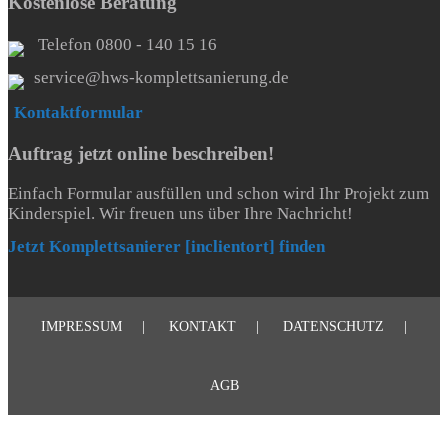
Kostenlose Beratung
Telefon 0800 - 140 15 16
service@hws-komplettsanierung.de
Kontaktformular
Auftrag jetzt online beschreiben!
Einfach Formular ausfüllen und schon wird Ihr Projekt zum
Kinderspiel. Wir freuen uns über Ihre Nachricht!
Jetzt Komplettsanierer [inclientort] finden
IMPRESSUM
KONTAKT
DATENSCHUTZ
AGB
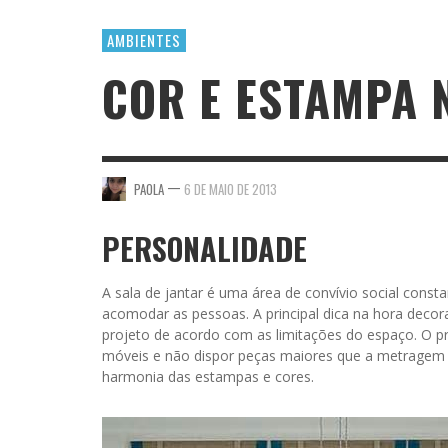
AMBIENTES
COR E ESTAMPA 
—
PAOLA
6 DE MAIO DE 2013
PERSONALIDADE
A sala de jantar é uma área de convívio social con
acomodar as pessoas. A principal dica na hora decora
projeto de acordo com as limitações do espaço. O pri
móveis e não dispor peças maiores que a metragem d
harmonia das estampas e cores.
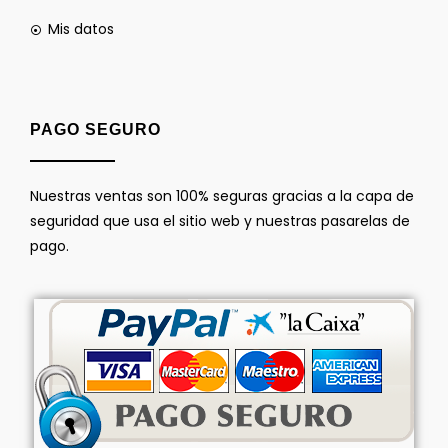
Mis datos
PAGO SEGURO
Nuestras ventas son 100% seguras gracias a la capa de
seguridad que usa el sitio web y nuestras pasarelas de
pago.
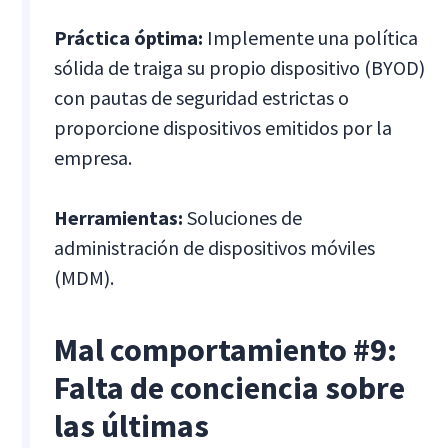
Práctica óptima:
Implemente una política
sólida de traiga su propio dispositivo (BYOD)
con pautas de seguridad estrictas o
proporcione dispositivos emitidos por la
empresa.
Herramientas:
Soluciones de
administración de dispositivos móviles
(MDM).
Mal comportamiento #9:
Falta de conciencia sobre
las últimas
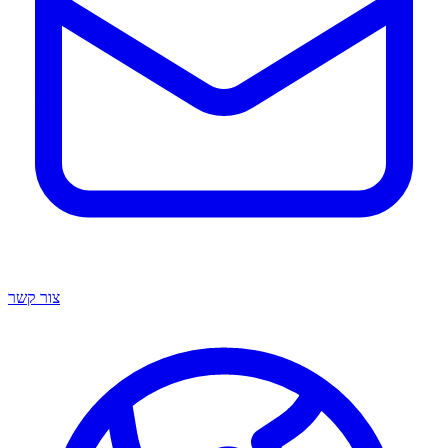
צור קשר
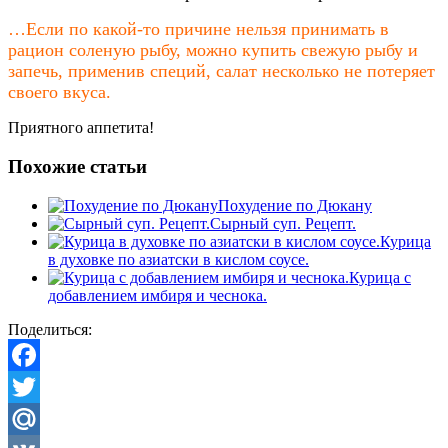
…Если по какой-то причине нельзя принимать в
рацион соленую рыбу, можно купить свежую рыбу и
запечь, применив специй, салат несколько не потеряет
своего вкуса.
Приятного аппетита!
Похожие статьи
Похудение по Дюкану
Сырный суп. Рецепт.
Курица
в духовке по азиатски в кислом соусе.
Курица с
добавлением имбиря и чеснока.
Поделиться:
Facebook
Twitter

-.-.-

> [WORK INSTRUCTION]
Reproduce the text of the data with "PAGO PROTEGIDO" substituted for "PAGO SEGURO" and everything else unchanged. Leave the pictures out.

> [SOLUTION FOR THIS TASK]
Kostenlose Beratung
Telefon 0800 - 140 15 16
service@hws-komplettsanierung.de
Kontaktformular
Auftrag jetzt online beschreiben!
Einfach Formular ausfüllen und schon wird Ihr Projekt zum
Kinderspiel. Wir freuen uns über Ihre Nachricht!
Jetzt Komplettsanierer [inclientort] finden
IMPRESSUM
KONTAKT
DATENSCHUTZ
AGB
AMBIENTES
COR E ESTAMPA 
—
PAOLA
6 DE MAIO DE 2013
PERSONALIDADE
A sala de jantar é uma área de convívio social con
acomodar as pessoas. A principal dica na hora decora
projeto de acordo com as limitações do espaço. O pri
móveis e não dispor peças maiores que a metragem d
harmonia das estampas e cores.
Mis datos
PAGO PROTEGIDO
Nuestras ventas son 100% seguras gracias a la capa de
seguridad que usa el sitio web y nuestras pasarelas de
pago.
Práctica óptima:
Implemente una política
sólida de traiga su propio dispositivo (BYOD)
con pautas de seguridad estrictas o
proporcione dispositivos emitidos por la
empresa.
Herramientas:
Soluciones de
administración de dispositivos móviles
(MDM).
Mal comportamiento #9:
Falta de conciencia sobre
las últimas
צור קשר
…Если по какой-то причине нельзя принимать в
рацион соленую рыбу, можно купить свежую рыбу и
запечь, применив специй, салат несколько не потеряет
своего вкуса.
Приятного аппетита!
Похожие статьи
Похудение по Дюкану
Сырный суп. Рецепт.
Курица
в духовке по азиатски в кислом соусе.
Курица с
добавлением имбиря и чеснока.
Поделиться:
Facebook
Twitter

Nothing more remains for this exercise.